YOUR TASK. Only lines containing the string "Turgut" belong in the answer; find them in the records and copy them.

======== RECORDS

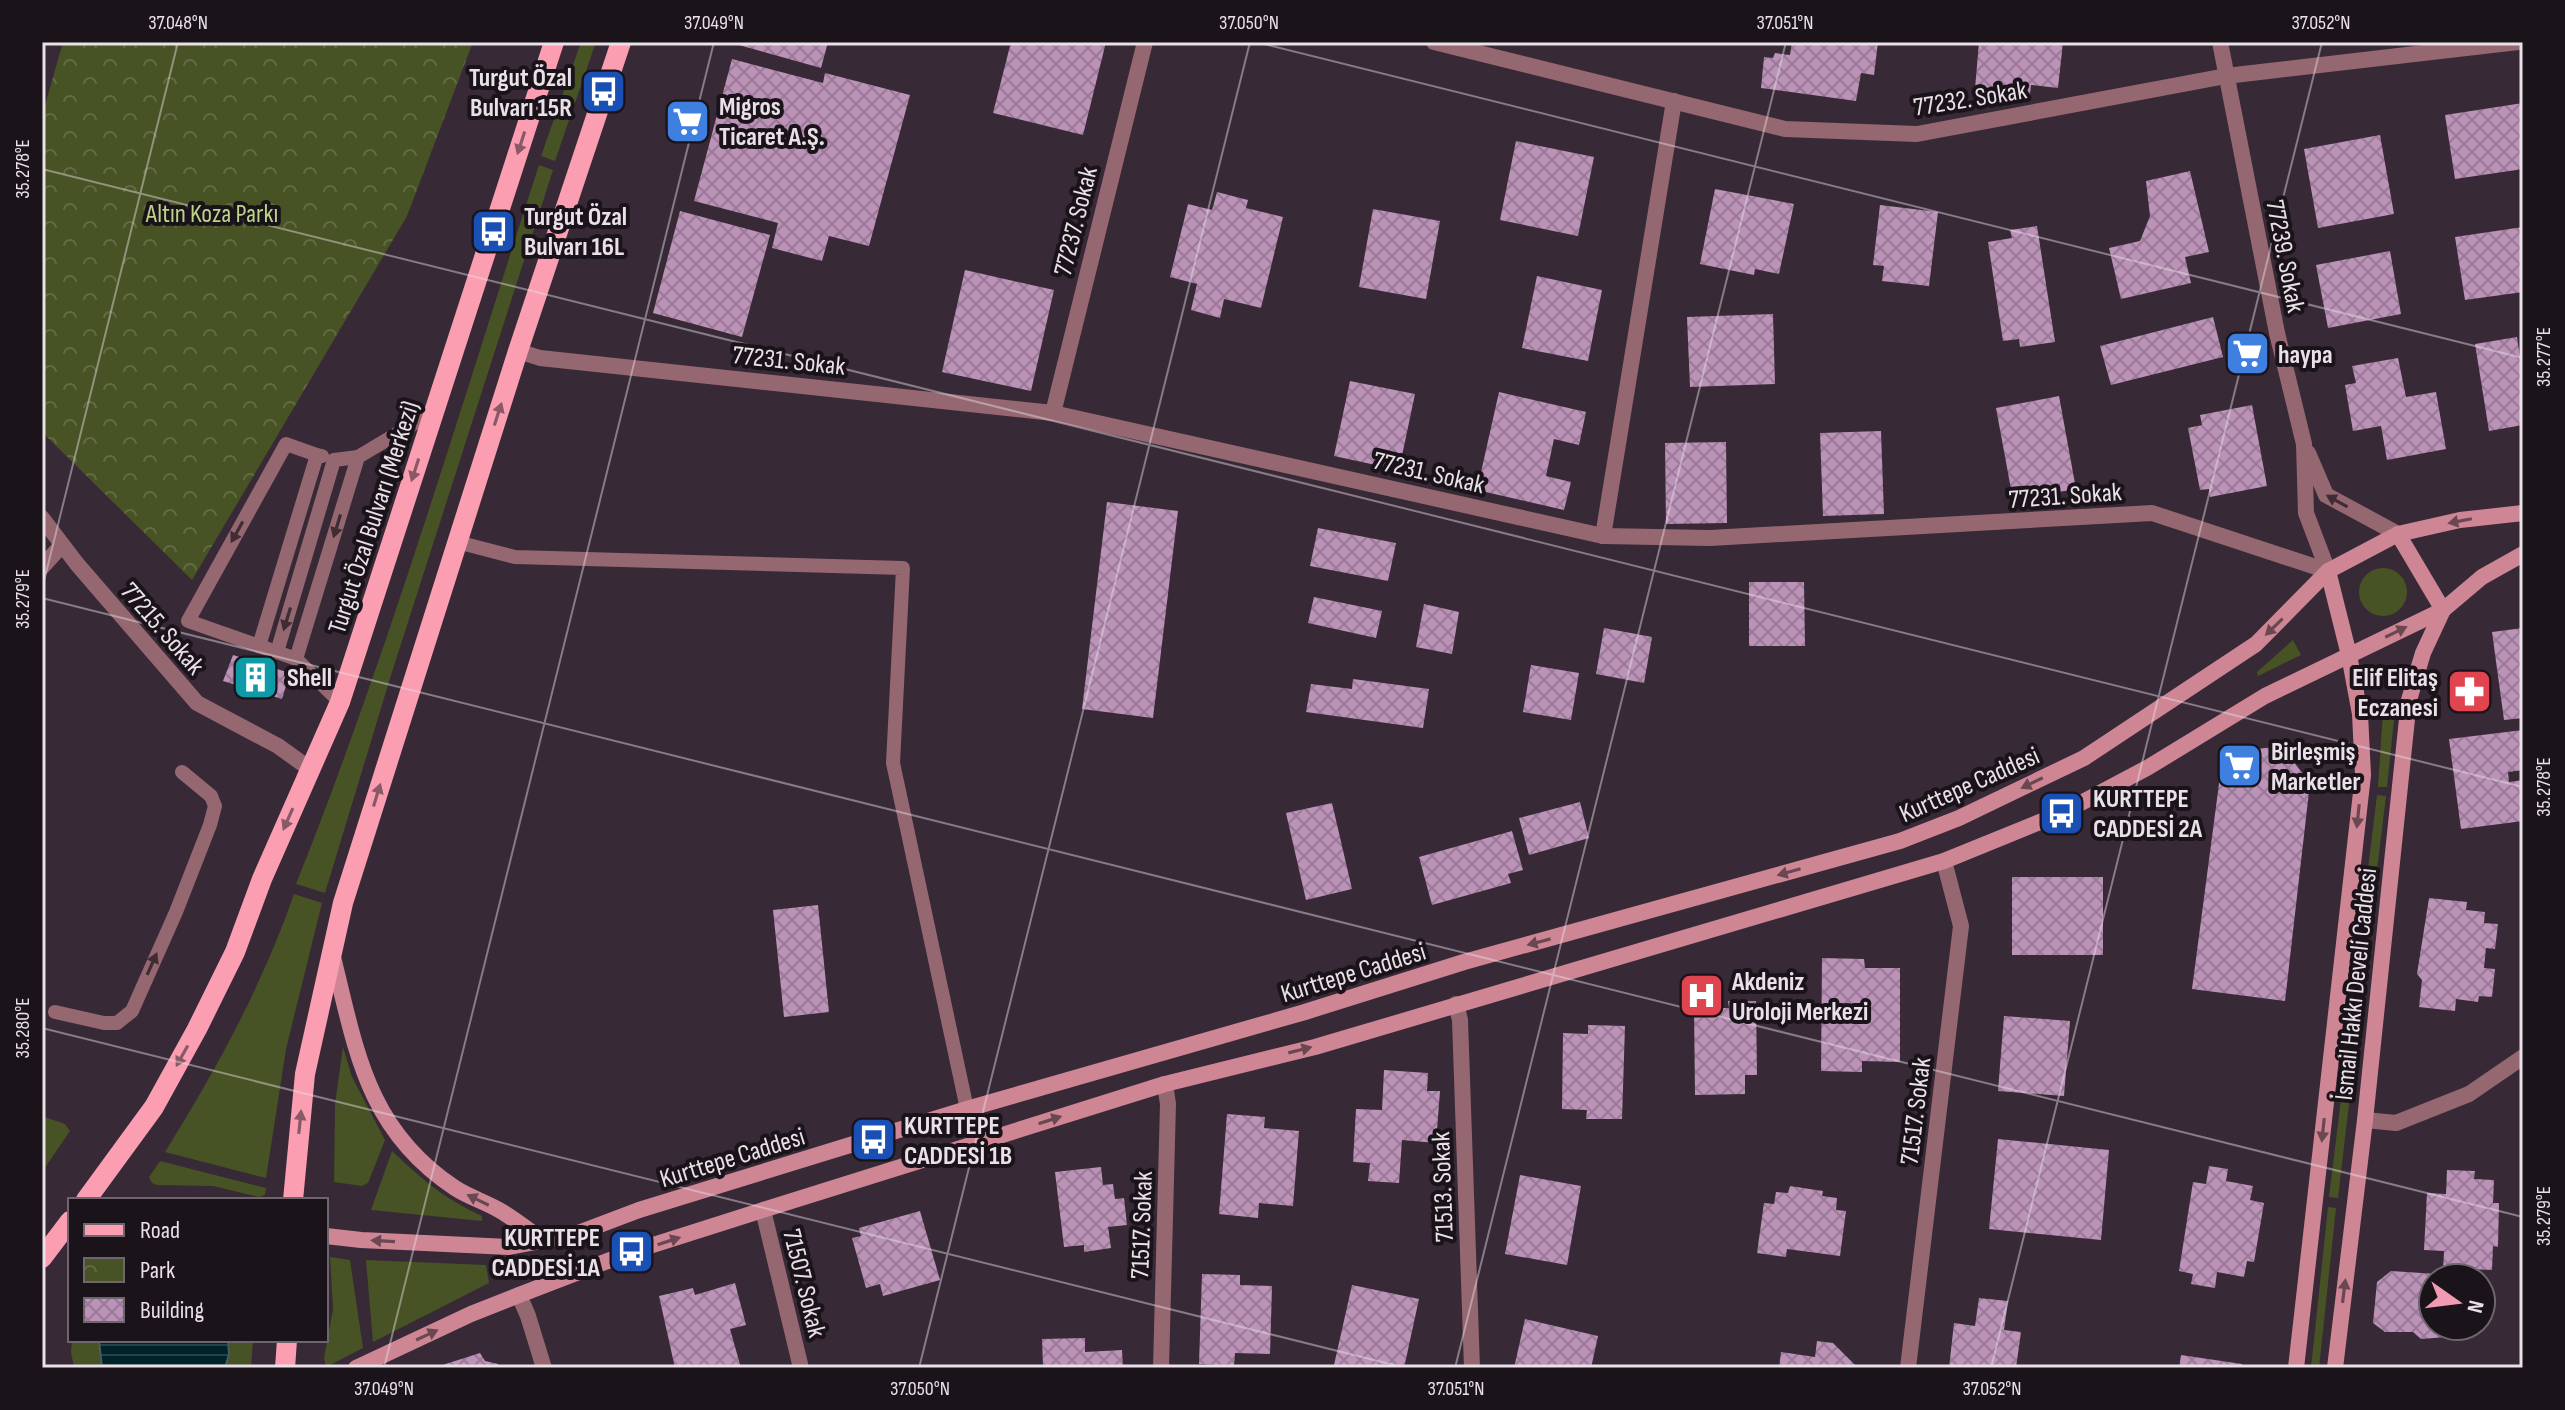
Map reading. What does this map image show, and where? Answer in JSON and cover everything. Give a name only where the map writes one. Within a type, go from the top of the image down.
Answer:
[{"type":"main road","name":"Turgut Özal Bulvarı (Merkezi)","points":[[87,1198],[154,1107],[197,1029],[235,952],[262,879],[340,702],[554,42]]},
{"type":"main road","points":[[293,1198],[305,1074],[343,903],[518,351],[621,42]]},
{"type":"main road","points":[[2443,610],[2398,534],[2460,520],[2523,513]]},
{"type":"main road","name":"Kurttepe Caddesi","points":[[328,1236],[498,1247],[573,1235],[639,1210],[967,1109],[1290,1017],[1464,962],[1900,841],[1959,818],[2084,758],[2256,644],[2328,571],[2398,534]]},
{"type":"main road","points":[[356,1368],[471,1314],[631,1252],[1165,1084],[1315,1047],[1944,861],[2062,813],[2147,768],[2265,696],[2443,610],[2482,577],[2523,554]]},
{"type":"main road","name":"İsmail Hakkı Develi Caddesi","points":[[2296,1368],[2363,775],[2360,714],[2328,571]]},
{"type":"main road","name":"İsmail Hakkı Develi Caddesi","points":[[2335,1368],[2365,1120],[2409,700],[2423,653],[2443,610]]},
{"type":"main road","points":[[332,951],[362,1070],[378,1105],[399,1139],[457,1189],[499,1210],[544,1241]]},
{"type":"main road","points":[[42,1258],[68,1224]]},
{"type":"main road","points":[[42,1258],[68,1249]]},
{"type":"main road","points":[[285,1368],[287,1342]]},
{"type":"street","name":"77237. Sokak","points":[[1053,413],[1145,42]]},
{"type":"street","name":"77232. Sokak","points":[[1434,42],[1785,129],[1917,134],[2226,76],[2518,42]]},
{"type":"street","name":"77239. Sokak","points":[[2220,42],[2277,333],[2304,444],[2306,513],[2328,571]]},
{"type":"street","points":[[1603,536],[1674,101]]},
{"type":"street","name":"77231. Sokak","points":[[518,351],[540,358],[1053,413],[1603,536],[1710,538],[2152,513],[2328,571]]},
{"type":"street","points":[[2304,444],[2326,495],[2398,534]]},
{"type":"street","name":"77215. Sokak","points":[[42,518],[197,703],[278,746],[310,769]]},
{"type":"street","points":[[42,567],[62,545]]},
{"type":"street","name":"71517. Sokak","points":[[1908,1368],[1961,926],[1944,861]]},
{"type":"street","name":"71513. Sokak","points":[[1456,1004],[1460,1020],[1472,1368]]},
{"type":"street","points":[[2365,1120],[2396,1123],[2469,1094],[2523,1057]]},
{"type":"street","name":"71517. Sokak","points":[[1161,1368],[1168,1104],[1165,1084]]},
{"type":"street","name":"71507. Sokak","points":[[763,1210],[801,1368]]},
{"type":"street","points":[[519,1295],[544,1368]]},
{"type":"lane","points":[[340,702],[296,659],[188,621],[286,444],[334,460],[358,457],[435,411]]},
{"type":"lane","points":[[259,646],[317,455]]},
{"type":"lane","points":[[296,659],[358,457]]},
{"type":"lane","points":[[277,652],[334,460]]},
{"type":"lane","points":[[457,542],[515,557],[903,568],[893,763],[967,1109]]},
{"type":"lane","points":[[55,1012],[117,1023],[132,1011],[176,912],[215,806],[211,796],[182,772]]},
{"type":"green space","name":"Altın Koza Parkı","points":[[63,42],[473,42],[407,216],[192,580],[42,432],[42,116]]},
{"type":"green space","points":[[581,42],[596,42],[555,161],[541,156]]},
{"type":"green space","points":[[539,165],[553,170],[392,672],[325,893],[296,884],[394,617]]},
{"type":"green space","points":[[2383,568],[2400,575],[2407,592],[2400,609],[2383,616],[2366,609],[2359,592],[2366,575]]},
{"type":"green space","points":[[2293,640],[2301,655],[2258,676],[2257,672]]},
{"type":"green space","points":[[2395,710],[2387,787],[2378,787],[2383,713]]},
{"type":"green space","points":[[2377,795],[2386,796],[2361,1002],[2352,1001]]},
{"type":"green space","points":[[294,894],[322,903],[286,1049],[266,1178],[165,1152],[237,1027],[268,962]]},
{"type":"green space","points":[[2352,1009],[2360,1010],[2338,1198],[2329,1197]]},
{"type":"green space","points":[[343,1047],[352,1077],[385,1140],[368,1183],[362,1186],[334,1182],[335,1104]]},
{"type":"green space","points":[[42,1116],[65,1124],[70,1131],[42,1172]]},
{"type":"green space","points":[[392,1151],[434,1188],[482,1216],[482,1221],[371,1210]]},
{"type":"green space","points":[[160,1161],[266,1188],[265,1195],[259,1197],[213,1186],[157,1185],[149,1177]]},
{"type":"green space","points":[[2328,1207],[2336,1208],[2319,1368],[2311,1368]]},
{"type":"green space","points":[[330,1257],[350,1260],[363,1348],[326,1367],[324,1358],[333,1309]]},
{"type":"green space","points":[[549,1257],[495,1280],[493,1265]]},
{"type":"green space","points":[[366,1260],[486,1265],[489,1283],[373,1342]]},
{"type":"green space","points":[[72,1342],[253,1342],[251,1368],[74,1368]]},
{"type":"water","points":[[99,1342],[228,1342],[225,1368],[102,1368]]},
{"type":"building","points":[[728,42],[828,42],[821,68]]},
{"type":"building","points":[[1011,42],[1106,42],[1083,135],[993,113]]},
{"type":"building","points":[[1792,42],[1878,42],[1874,75],[1861,73],[1856,101],[1761,88],[1764,57],[1773,58],[1775,53],[1790,55]]},
{"type":"building","points":[[1979,42],[2063,42],[2058,88],[2031,85],[2030,94],[1975,89]]},
{"type":"building","points":[[732,59],[823,83],[825,73],[910,95],[869,246],[829,236],[822,261],[772,248],[778,223],[694,201]]},
{"type":"building","points":[[2523,103],[2523,169],[2455,179],[2445,115]]},
{"type":"building","points":[[2380,135],[2394,214],[2318,228],[2304,149]]},
{"type":"building","points":[[1516,141],[1594,157],[1578,236],[1500,220]]},
{"type":"building","points":[[2190,171],[2209,252],[2185,257],[2191,283],[2121,299],[2109,248],[2140,241],[2150,216],[2146,181]]},
{"type":"building","points":[[1715,189],[1794,204],[1779,274],[1755,269],[1754,275],[1700,264]]},
{"type":"building","points":[[1217,192],[1248,200],[1246,208],[1283,217],[1261,308],[1224,299],[1220,318],[1191,310],[1197,284],[1170,277],[1188,204],[1212,210]]},
{"type":"building","points":[[1880,205],[1938,212],[1929,286],[1882,281],[1884,266],[1873,265]]},
{"type":"building","points":[[1373,209],[1440,221],[1426,299],[1359,287]]},
{"type":"building","points":[[680,211],[770,235],[742,337],[653,313]]},
{"type":"building","points":[[2037,226],[2055,342],[2020,347],[2019,339],[2003,341],[1988,242],[2012,238],[2010,230]]},
{"type":"building","points":[[2523,227],[2523,292],[2465,300],[2455,237]]},
{"type":"building","points":[[2390,251],[2401,314],[2328,328],[2316,265]]},
{"type":"building","points":[[965,270],[1054,290],[1031,391],[942,372]]},
{"type":"building","points":[[1537,276],[1602,290],[1588,361],[1522,348]]},
{"type":"building","points":[[1773,314],[1775,384],[1690,387],[1687,317]]},
{"type":"building","points":[[2213,317],[2223,357],[2111,385],[2100,346]]},
{"type":"building","points":[[2517,337],[2523,378],[2523,425],[2489,431],[2475,344]]},
{"type":"building","points":[[2398,358],[2406,397],[2436,392],[2446,449],[2387,460],[2381,426],[2353,431],[2345,385],[2356,383],[2352,366]]},
{"type":"building","points":[[1350,381],[1415,394],[1399,470],[1334,456]]},
{"type":"building","points":[[1499,392],[1586,412],[1579,445],[1554,439],[1546,476],[1571,482],[1564,510],[1477,490]]},
{"type":"building","points":[[2059,396],[2076,489],[2013,500],[1996,408]]},
{"type":"building","points":[[2252,405],[2267,486],[2210,497],[2209,489],[2200,490],[2188,428],[2202,425],[2200,415]]},
{"type":"building","points":[[1881,431],[1884,514],[1823,516],[1820,433]]},
{"type":"building","points":[[1726,442],[1727,523],[1666,524],[1665,443]]},
{"type":"building","points":[[1107,502],[1178,511],[1153,718],[1082,709]]},
{"type":"building","points":[[1318,528],[1396,543],[1388,581],[1310,566]]},
{"type":"building","points":[[1749,582],[1804,582],[1805,646],[1749,646]]},
{"type":"building","points":[[1314,597],[1382,611],[1376,638],[1308,623]]},
{"type":"building","points":[[1424,604],[1459,612],[1452,654],[1416,647]]},
{"type":"building","points":[[1604,628],[1652,637],[1644,683],[1596,674]]},
{"type":"building","points":[[2523,628],[2523,718],[2504,720],[2492,632]]},
{"type":"building","name":"Shell","points":[[233,655],[290,673],[282,699],[223,681]]},
{"type":"building","points":[[1531,665],[1579,673],[1571,720],[1523,712]]},
{"type":"building","points":[[1353,679],[1429,689],[1423,728],[1306,712],[1311,684],[1352,689]]},
{"type":"building","points":[[2523,730],[2523,770],[2508,772],[2509,782],[2523,780],[2523,821],[2461,829],[2449,739]]},
{"type":"building","points":[[2272,747],[2293,761],[2310,783],[2285,1001],[2192,989],[2222,761],[2251,750]]},
{"type":"building","points":[[1580,802],[1589,838],[1529,855],[1519,818]]},
{"type":"building","points":[[1332,803],[1352,889],[1306,900],[1286,813]]},
{"type":"building","points":[[1512,831],[1523,870],[1508,874],[1511,883],[1432,905],[1419,857]]},
{"type":"building","points":[[2012,877],[2103,877],[2103,955],[2012,955]]},
{"type":"building","points":[[2429,898],[2467,902],[2466,910],[2485,912],[2484,923],[2498,924],[2495,949],[2486,948],[2484,968],[2495,969],[2492,997],[2479,996],[2478,1002],[2456,999],[2455,1011],[2419,1007],[2422,980],[2417,974]]},
{"type":"building","points":[[818,905],[829,1012],[784,1017],[773,910]]},
{"type":"building","points":[[1822,958],[1864,959],[1865,968],[1900,968],[1900,1062],[1862,1061],[1862,1072],[1821,1071]]},
{"type":"building","points":[[1728,1001],[1756,1001],[1757,1075],[1745,1075],[1745,1094],[1695,1095],[1694,1008],[1729,1008]]},
{"type":"building","points":[[2004,1016],[2070,1021],[2064,1096],[1998,1091]]},
{"type":"building","points":[[1588,1025],[1625,1026],[1622,1119],[1586,1119],[1587,1110],[1562,1109],[1563,1033],[1588,1034]]},
{"type":"building","points":[[1384,1070],[1428,1073],[1427,1091],[1440,1091],[1436,1143],[1402,1140],[1399,1183],[1368,1181],[1370,1163],[1353,1162],[1356,1109],[1382,1110]]},
{"type":"building","points":[[1227,1114],[1265,1117],[1264,1128],[1299,1131],[1293,1206],[1259,1203],[1258,1218],[1219,1214]]},
{"type":"building","points":[[1998,1139],[2109,1150],[2101,1240],[1989,1229]]},
{"type":"building","points":[[2209,1166],[2228,1169],[2226,1181],[2253,1186],[2250,1200],[2264,1203],[2254,1262],[2247,1261],[2244,1277],[2217,1272],[2215,1288],[2191,1284],[2193,1274],[2179,1271],[2193,1182],[2206,1184]]},
{"type":"building","points":[[1101,1167],[1103,1185],[1113,1184],[1115,1199],[1124,1198],[1127,1225],[1108,1227],[1111,1248],[1084,1252],[1084,1245],[1064,1247],[1055,1172]]},
{"type":"building","points":[[2447,1170],[2475,1171],[2474,1179],[2494,1180],[2493,1203],[2499,1203],[2498,1247],[2493,1246],[2492,1262],[2443,1262],[2444,1251],[2424,1250],[2427,1193],[2446,1194]]},
{"type":"building","points":[[1520,1175],[1581,1186],[1567,1265],[1505,1254]]},
{"type":"building","points":[[1790,1186],[1823,1191],[1822,1196],[1837,1198],[1836,1210],[1846,1211],[1840,1256],[1787,1249],[1786,1257],[1757,1253],[1764,1203],[1774,1204],[1776,1192],[1788,1193]]},
{"type":"building","points":[[920,1211],[940,1280],[883,1296],[880,1284],[866,1288],[852,1238],[861,1236],[859,1228]]},
{"type":"building","points":[[2391,1271],[2417,1273],[2417,1336],[2413,1332],[2385,1332],[2373,1323],[2377,1282]]},
{"type":"building","points":[[1202,1274],[1240,1275],[1240,1285],[1272,1286],[1270,1354],[1235,1353],[1234,1366],[1199,1364]]},
{"type":"building","points":[[735,1283],[746,1325],[730,1329],[741,1368],[675,1368],[659,1296],[693,1288],[695,1295]]},
{"type":"building","points":[[1352,1285],[1419,1299],[1404,1368],[1334,1365]]},
{"type":"building","points":[[1979,1298],[2008,1301],[2004,1330],[2021,1332],[2016,1368],[1949,1368],[1954,1323],[1975,1326]]},
{"type":"building","points":[[1525,1319],[1598,1336],[1591,1368],[1514,1368]]},
{"type":"building","points":[[1085,1338],[1085,1352],[1122,1350],[1123,1368],[1043,1368],[1042,1339]]},
{"type":"building","points":[[1817,1341],[1833,1343],[1858,1368],[1779,1368],[1781,1352],[1815,1357]]},
{"type":"building","points":[[480,1353],[485,1361],[498,1364],[499,1368],[433,1368]]},
{"type":"building","points":[[2181,1355],[2242,1364],[2242,1368],[2179,1368]]},
{"type":"place","name":"Turgut Özal Bulvarı 15R","points":[[603,92]]},
{"type":"place","name":"Migros Ticaret A.Ş.","points":[[688,121]]},
{"type":"place","name":"Turgut Özal Bulvarı 16L","points":[[493,231]]},
{"type":"place","name":"haypa","points":[[2247,354]]},
{"type":"place","name":"Shell","points":[[256,677]]},
{"type":"place","name":"Elif Elitaş Eczanesi","points":[[2469,692]]},
{"type":"place","name":"Birleşmiş Marketler","points":[[2240,766]]},
{"type":"place","name":"KURTTEPE CADDESİ 2A","points":[[2062,813]]},
{"type":"place","name":"Akdeniz Uroloji Merkezi","points":[[1701,996]]},
{"type":"place","name":"KURTTEPE CADDESİ 1B","points":[[873,1140]]},
{"type":"place","name":"KURTTEPE CADDESİ 1A","points":[[631,1252]]}]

================

SOLUTION FOR THIS TASK.
[{"type":"main road","name":"Turgut Özal Bulvarı (Merkezi)","points":[[87,1198],[154,1107],[197,1029],[235,952],[262,879],[340,702],[554,42]]},
{"type":"place","name":"Turgut Özal Bulvarı 15R","points":[[603,92]]},
{"type":"place","name":"Turgut Özal Bulvarı 16L","points":[[493,231]]},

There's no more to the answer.